→ Records supplied
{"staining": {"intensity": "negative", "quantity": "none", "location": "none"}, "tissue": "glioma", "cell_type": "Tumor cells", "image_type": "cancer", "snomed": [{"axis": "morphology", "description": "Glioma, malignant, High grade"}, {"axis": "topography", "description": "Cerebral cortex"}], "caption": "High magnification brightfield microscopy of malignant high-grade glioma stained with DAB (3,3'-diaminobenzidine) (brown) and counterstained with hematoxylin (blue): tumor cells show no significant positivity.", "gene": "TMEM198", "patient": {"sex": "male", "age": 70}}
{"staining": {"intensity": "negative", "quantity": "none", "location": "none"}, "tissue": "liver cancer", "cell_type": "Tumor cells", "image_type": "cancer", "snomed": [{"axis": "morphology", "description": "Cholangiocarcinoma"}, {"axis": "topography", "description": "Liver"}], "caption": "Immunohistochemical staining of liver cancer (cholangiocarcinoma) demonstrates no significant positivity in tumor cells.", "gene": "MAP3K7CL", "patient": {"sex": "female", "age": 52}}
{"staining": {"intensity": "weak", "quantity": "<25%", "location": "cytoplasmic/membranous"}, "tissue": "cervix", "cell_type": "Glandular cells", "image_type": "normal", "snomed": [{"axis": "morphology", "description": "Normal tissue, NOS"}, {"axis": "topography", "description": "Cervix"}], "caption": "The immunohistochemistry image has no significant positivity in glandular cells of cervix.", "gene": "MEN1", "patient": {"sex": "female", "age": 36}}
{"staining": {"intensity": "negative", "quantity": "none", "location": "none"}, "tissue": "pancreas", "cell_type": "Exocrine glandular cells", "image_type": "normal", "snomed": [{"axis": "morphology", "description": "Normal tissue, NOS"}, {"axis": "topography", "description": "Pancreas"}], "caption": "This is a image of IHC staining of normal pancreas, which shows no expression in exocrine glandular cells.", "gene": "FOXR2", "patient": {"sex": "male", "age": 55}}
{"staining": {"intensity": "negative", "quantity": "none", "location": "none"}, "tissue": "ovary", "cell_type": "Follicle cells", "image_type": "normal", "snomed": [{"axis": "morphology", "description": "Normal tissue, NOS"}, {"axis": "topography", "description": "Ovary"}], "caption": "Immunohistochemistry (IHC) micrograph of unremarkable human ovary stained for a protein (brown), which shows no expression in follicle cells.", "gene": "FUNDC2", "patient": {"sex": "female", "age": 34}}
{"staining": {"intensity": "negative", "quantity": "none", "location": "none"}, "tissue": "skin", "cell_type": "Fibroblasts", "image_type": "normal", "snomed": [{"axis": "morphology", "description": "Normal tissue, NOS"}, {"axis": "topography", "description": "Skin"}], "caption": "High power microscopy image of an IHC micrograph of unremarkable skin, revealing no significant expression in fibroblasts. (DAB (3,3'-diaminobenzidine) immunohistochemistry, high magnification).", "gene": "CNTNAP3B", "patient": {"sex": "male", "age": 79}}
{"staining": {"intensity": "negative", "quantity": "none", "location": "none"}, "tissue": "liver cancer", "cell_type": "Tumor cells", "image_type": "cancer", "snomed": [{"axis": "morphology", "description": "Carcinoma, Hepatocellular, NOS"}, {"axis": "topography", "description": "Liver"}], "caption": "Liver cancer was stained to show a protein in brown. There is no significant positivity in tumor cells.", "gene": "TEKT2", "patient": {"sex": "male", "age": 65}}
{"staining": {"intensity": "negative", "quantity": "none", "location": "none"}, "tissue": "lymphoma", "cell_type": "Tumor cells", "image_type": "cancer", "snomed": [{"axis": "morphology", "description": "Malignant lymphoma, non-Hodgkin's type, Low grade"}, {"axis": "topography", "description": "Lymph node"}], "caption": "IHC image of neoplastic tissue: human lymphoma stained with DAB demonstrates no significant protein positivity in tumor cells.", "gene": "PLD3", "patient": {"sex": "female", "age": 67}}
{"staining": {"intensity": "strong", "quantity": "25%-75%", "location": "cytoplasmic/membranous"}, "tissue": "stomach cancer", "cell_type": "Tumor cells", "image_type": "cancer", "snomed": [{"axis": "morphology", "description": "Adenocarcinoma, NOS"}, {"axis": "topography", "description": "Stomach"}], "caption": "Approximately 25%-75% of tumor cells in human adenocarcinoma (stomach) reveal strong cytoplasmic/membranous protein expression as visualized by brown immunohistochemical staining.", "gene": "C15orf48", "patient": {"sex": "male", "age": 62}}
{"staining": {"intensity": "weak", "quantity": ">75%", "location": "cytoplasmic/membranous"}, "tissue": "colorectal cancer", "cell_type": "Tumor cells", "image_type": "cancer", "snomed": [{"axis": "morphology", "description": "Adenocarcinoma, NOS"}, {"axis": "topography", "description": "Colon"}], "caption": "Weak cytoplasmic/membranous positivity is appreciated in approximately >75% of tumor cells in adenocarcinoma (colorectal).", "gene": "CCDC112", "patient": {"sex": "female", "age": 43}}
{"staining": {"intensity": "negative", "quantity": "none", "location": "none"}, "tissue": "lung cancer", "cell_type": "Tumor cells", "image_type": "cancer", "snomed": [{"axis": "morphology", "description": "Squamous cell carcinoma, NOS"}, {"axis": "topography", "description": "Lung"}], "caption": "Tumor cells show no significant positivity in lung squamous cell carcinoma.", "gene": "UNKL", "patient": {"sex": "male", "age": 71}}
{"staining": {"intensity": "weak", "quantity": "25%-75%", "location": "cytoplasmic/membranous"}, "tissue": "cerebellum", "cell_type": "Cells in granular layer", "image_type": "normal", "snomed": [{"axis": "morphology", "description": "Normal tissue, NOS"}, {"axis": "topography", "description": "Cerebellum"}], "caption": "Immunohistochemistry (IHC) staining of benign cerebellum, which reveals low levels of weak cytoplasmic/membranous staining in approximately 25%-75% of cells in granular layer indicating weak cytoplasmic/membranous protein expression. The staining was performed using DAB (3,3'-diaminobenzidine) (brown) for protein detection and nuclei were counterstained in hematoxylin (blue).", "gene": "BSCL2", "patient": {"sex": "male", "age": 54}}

→ Exercise requirements
Give the listing again. Leave every word as it stands.

→ Answer section
{"staining": {"intensity": "negative", "quantity": "none", "location": "none"}, "tissue": "glioma", "cell_type": "Tumor cells", "image_type": "cancer", "snomed": [{"axis": "morphology", "description": "Glioma, malignant, High grade"}, {"axis": "topography", "description": "Cerebral cortex"}], "caption": "High magnification brightfield microscopy of malignant high-grade glioma stained with DAB (3,3'-diaminobenzidine) (brown) and counterstained with hematoxylin (blue): tumor cells show no significant positivity.", "gene": "TMEM198", "patient": {"sex": "male", "age": 70}}
{"staining": {"intensity": "negative", "quantity": "none", "location": "none"}, "tissue": "liver cancer", "cell_type": "Tumor cells", "image_type": "cancer", "snomed": [{"axis": "morphology", "description": "Cholangiocarcinoma"}, {"axis": "topography", "description": "Liver"}], "caption": "Immunohistochemical staining of liver cancer (cholangiocarcinoma) demonstrates no significant positivity in tumor cells.", "gene": "MAP3K7CL", "patient": {"sex": "female", "age": 52}}
{"staining": {"intensity": "weak", "quantity": "<25%", "location": "cytoplasmic/membranous"}, "tissue": "cervix", "cell_type": "Glandular cells", "image_type": "normal", "snomed": [{"axis": "morphology", "description": "Normal tissue, NOS"}, {"axis": "topography", "description": "Cervix"}], "caption": "The immunohistochemistry image has no significant positivity in glandular cells of cervix.", "gene": "MEN1", "patient": {"sex": "female", "age": 36}}
{"staining": {"intensity": "negative", "quantity": "none", "location": "none"}, "tissue": "pancreas", "cell_type": "Exocrine glandular cells", "image_type": "normal", "snomed": [{"axis": "morphology", "description": "Normal tissue, NOS"}, {"axis": "topography", "description": "Pancreas"}], "caption": "This is a image of IHC staining of normal pancreas, which shows no expression in exocrine glandular cells.", "gene": "FOXR2", "patient": {"sex": "male", "age": 55}}
{"staining": {"intensity": "negative", "quantity": "none", "location": "none"}, "tissue": "ovary", "cell_type": "Follicle cells", "image_type": "normal", "snomed": [{"axis": "morphology", "description": "Normal tissue, NOS"}, {"axis": "topography", "description": "Ovary"}], "caption": "Immunohistochemistry (IHC) micrograph of unremarkable human ovary stained for a protein (brown), which shows no expression in follicle cells.", "gene": "FUNDC2", "patient": {"sex": "female", "age": 34}}
{"staining": {"intensity": "negative", "quantity": "none", "location": "none"}, "tissue": "skin", "cell_type": "Fibroblasts", "image_type": "normal", "snomed": [{"axis": "morphology", "description": "Normal tissue, NOS"}, {"axis": "topography", "description": "Skin"}], "caption": "High power microscopy image of an IHC micrograph of unremarkable skin, revealing no significant expression in fibroblasts. (DAB (3,3'-diaminobenzidine) immunohistochemistry, high magnification).", "gene": "CNTNAP3B", "patient": {"sex": "male", "age": 79}}
{"staining": {"intensity": "negative", "quantity": "none", "location": "none"}, "tissue": "liver cancer", "cell_type": "Tumor cells", "image_type": "cancer", "snomed": [{"axis": "morphology", "description": "Carcinoma, Hepatocellular, NOS"}, {"axis": "topography", "description": "Liver"}], "caption": "Liver cancer was stained to show a protein in brown. There is no significant positivity in tumor cells.", "gene": "TEKT2", "patient": {"sex": "male", "age": 65}}
{"staining": {"intensity": "negative", "quantity": "none", "location": "none"}, "tissue": "lymphoma", "cell_type": "Tumor cells", "image_type": "cancer", "snomed": [{"axis": "morphology", "description": "Malignant lymphoma, non-Hodgkin's type, Low grade"}, {"axis": "topography", "description": "Lymph node"}], "caption": "IHC image of neoplastic tissue: human lymphoma stained with DAB demonstrates no significant protein positivity in tumor cells.", "gene": "PLD3", "patient": {"sex": "female", "age": 67}}
{"staining": {"intensity": "strong", "quantity": "25%-75%", "location": "cytoplasmic/membranous"}, "tissue": "stomach cancer", "cell_type": "Tumor cells", "image_type": "cancer", "snomed": [{"axis": "morphology", "description": "Adenocarcinoma, NOS"}, {"axis": "topography", "description": "Stomach"}], "caption": "Approximately 25%-75% of tumor cells in human adenocarcinoma (stomach) reveal strong cytoplasmic/membranous protein expression as visualized by brown immunohistochemical staining.", "gene": "C15orf48", "patient": {"sex": "male", "age": 62}}
{"staining": {"intensity": "weak", "quantity": ">75%", "location": "cytoplasmic/membranous"}, "tissue": "colorectal cancer", "cell_type": "Tumor cells", "image_type": "cancer", "snomed": [{"axis": "morphology", "description": "Adenocarcinoma, NOS"}, {"axis": "topography", "description": "Colon"}], "caption": "Weak cytoplasmic/membranous positivity is appreciated in approximately >75% of tumor cells in adenocarcinoma (colorectal).", "gene": "CCDC112", "patient": {"sex": "female", "age": 43}}
{"staining": {"intensity": "negative", "quantity": "none", "location": "none"}, "tissue": "lung cancer", "cell_type": "Tumor cells", "image_type": "cancer", "snomed": [{"axis": "morphology", "description": "Squamous cell carcinoma, NOS"}, {"axis": "topography", "description": "Lung"}], "caption": "Tumor cells show no significant positivity in lung squamous cell carcinoma.", "gene": "UNKL", "patient": {"sex": "male", "age": 71}}
{"staining": {"intensity": "weak", "quantity": "25%-75%", "location": "cytoplasmic/membranous"}, "tissue": "cerebellum", "cell_type": "Cells in granular layer", "image_type": "normal", "snomed": [{"axis": "morphology", "description": "Normal tissue, NOS"}, {"axis": "topography", "description": "Cerebellum"}], "caption": "Immunohistochemistry (IHC) staining of benign cerebellum, which reveals low levels of weak cytoplasmic/membranous staining in approximately 25%-75% of cells in granular layer indicating weak cytoplasmic/membranous protein expression. The staining was performed using DAB (3,3'-diaminobenzidine) (brown) for protein detection and nuclei were counterstained in hematoxylin (blue).", "gene": "BSCL2", "patient": {"sex": "male", "age": 54}}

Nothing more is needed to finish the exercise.